P. Rusia interpreta al elefante en la habitación de tu libro, un país gigantesco que no sabe si quiere o no ser parte de la esfera europea. ¿Es esta ambivalencia rusa, aún no aclarada hoy en día, uno de los grandes dramas de nuestra era?
R. Pero Rusia era una parte esencial de Europa a fines del siglo XIX. ¿De qué otra forma podría haber producido los nuevos ballets rusos que tomaron por asalto Europa? Hubo, por supuesto, una ambivalencia ideológica y política sobre la orientación de Rusia hacia Occidente, y esto se ha fortalecido mucho con Putin, quien, como Erdogan en Turquía, apela al sentimiento nacionalista al enfrentar los "valores rusos" contra los occidentales (liberalismo, tolerancia, multiculturalismo, derechos LGBT, etc.). Y creo que tiene razón: la lucha por los "valores" será crucial en los próximos años a medida que otros líderes nacionalistas movilicen a sus partidarios contra los principios liberales.
P. El ferrocarril es el otro gran protagonista aquí. Pero es curioso como el mismo medio que une a Europa a mediados del XIX sirve para transportar a los soldados que destruyen el continente en 1914. También cuando nació Internet pensamos que iba a unir al mundo y hoy las redes nos separan y enemistan de manera cada vez más radical. ¿Y si fuera utópico en realidad vencer la tendencia tribal de la naturaleza humana y el cosmopolitismo una excepción que a duras penas volverá a repetirse?
R. Tal vez fue utópico pensar que los ferrocarriles podrían unir a las naciones, pero no estoy seguro de que Internet sea la comparación correcta con los ferrocarriles en el sentido que quiere decir. Internet crea burbujas: redes de personas con ideas afines cuyos prejuicios se refuerzan al hacerse eco, amplificarse, mientras que las fuentes de información (por ejemplo, gobiernos nacionales, medios de comunicación) que no están de acuerdo con ellas se desprecian fácilmente ('fake news'). Los ferrocarriles lograron algo diferente: abrieron pequeñas comunidades a nuevas ideas e información, contrarrestando los prejuicios y la estrechez mental.

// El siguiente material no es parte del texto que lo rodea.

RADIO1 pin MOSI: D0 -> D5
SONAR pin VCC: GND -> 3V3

P. ¿Puede ser neutral un canon? La historia de Pauline Viardot, Louis Viardot e Iván Turgenev simboliza el nacimiento de un canon artístico europeo que parece muy determinado por el optimismo imperante en el XIX. Porque los desastres del XX provocan una reacción encarnada en las vanguardias artísticas que denuncian la cultura burguesa como sostén ideológico del poder...

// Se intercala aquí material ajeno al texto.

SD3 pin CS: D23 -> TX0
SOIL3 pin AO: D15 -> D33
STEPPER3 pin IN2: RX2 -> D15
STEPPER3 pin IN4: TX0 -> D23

R. Esa es una perspectiva marxista, no sin algunos elementos de verdad, pero reduccionista. Si se constituyó un canon europeo de obras en el XIX, no fue por la dominación 'burguesa', lo que sea que eso signifique, sino por el mercado: la economía de la producción (gestión de conciertos y teatro, publicaciones, etc.) significaba que la mayoría de las obras exitosas (es decir, populares) fueron las que más se produjeron. Así funciona el mercado, y así forjó un canon en el siglo XIX.